Is there any classification categories for decimal digits of numbers that for example would put $\sqrt 2, \sqrt 3 \cdots \sqrt n$ into separate category than $\sqrt[3] 2, \sqrt[3] 3 \cdots \sqrt[3] n$
Or given a decimal expansion with arbitrary precision, or definition of digit in the nth place (not necessarily decimal expansion) to get a probability of which class of numbers the number is likely to be? e.g. transcedental or algebraic of degree k?     

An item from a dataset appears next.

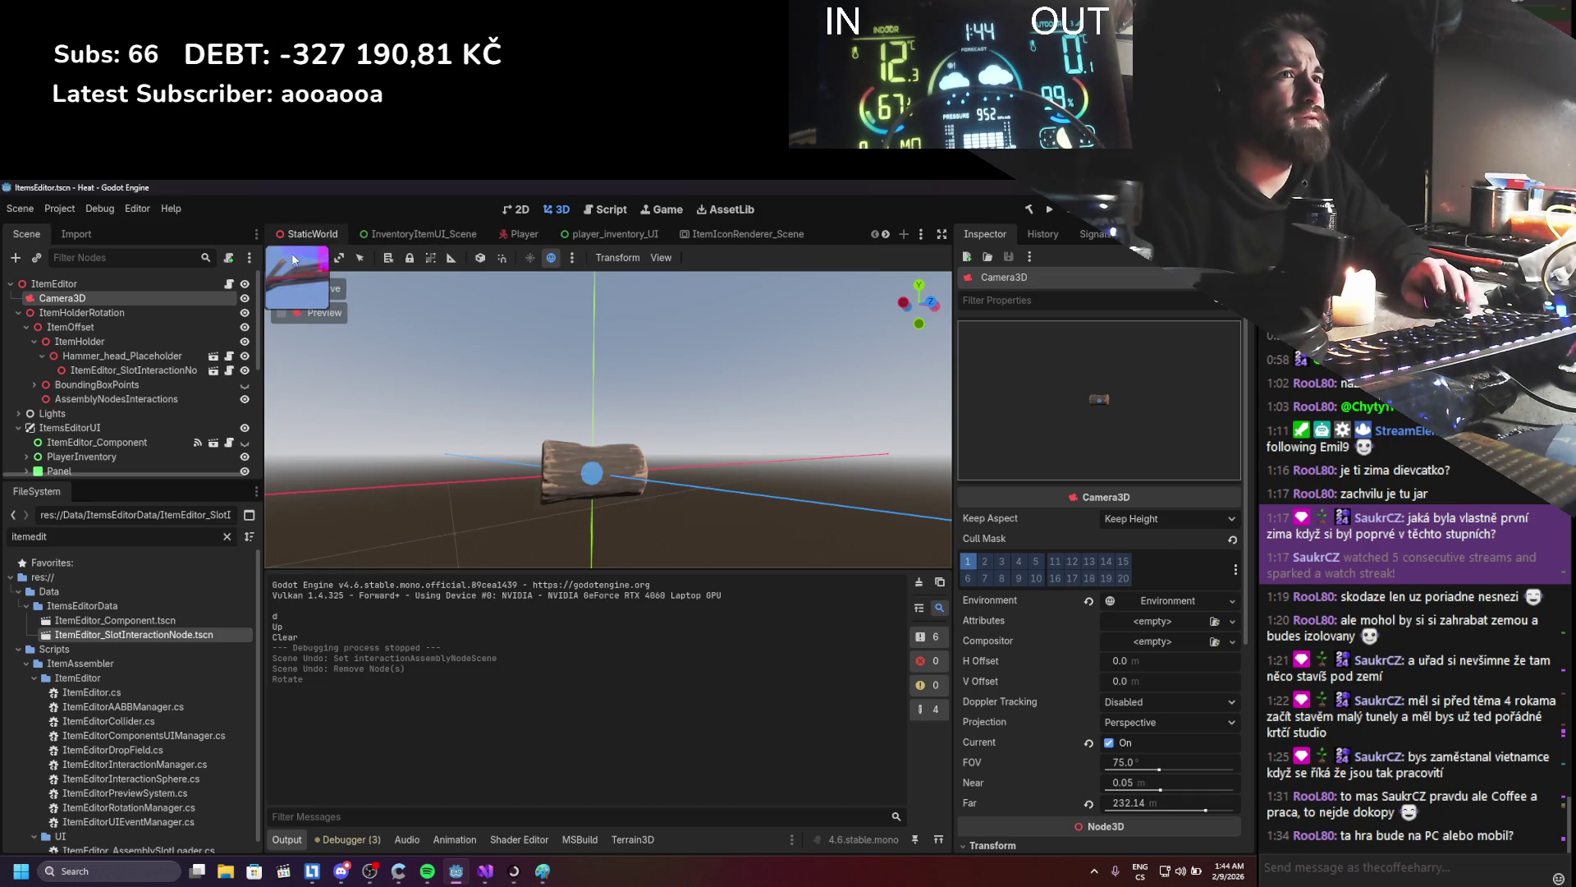
- Back in StaticWorld, set ItemEditorViewPort's Update Mode to Always
click(296, 244)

 A: One expression for the square root of 2 is given by $\sqrt{2} = \sum_{k=0}^{\infty} (2k+1) \binom{2k}{k}  2^{-3k -1} $ which is rather useful for computing the digits exactly. It also means that any pattern in the binary digits of $\sqrt{2}$ should be somewhat related to the the digits of the central binomial coefficients. There's probably a combinatorial interpretation of this.
Incidentally, $(2k+1) \binom{2k}{k}$ is asymptotic to $\frac{2^{2k + 1}}{\sqrt{\pi}}$ so the number of terms affecting the kth digit is linear in k. Also, the greatest power of 2 dividing the central binomial coefficient is known as Gould's sequence, i,e, $\binom{2k}{k} = 2^{2^{h(k)}}$ where $h(k)$ is the hamming weight of k.
A: there is a method to calculate decimal places of root2, probably that could help find a pattern with it. Although this is not a very obvious one, it probably could (very loosely) help to find a pattern.
The method works a bit like dividing, so you have to calculate the next decimal place, then the next.
It does not work on approximations by the way.
http://www.murderousmaths.co.uk/books/sqroot.htm
On this link you will see a few methods, but scroll down past the cyan shortcut box and you will see the one shown by Frank La Fontaine.
I'm sorry that I can't show an actual pattern, but hopefully this helps.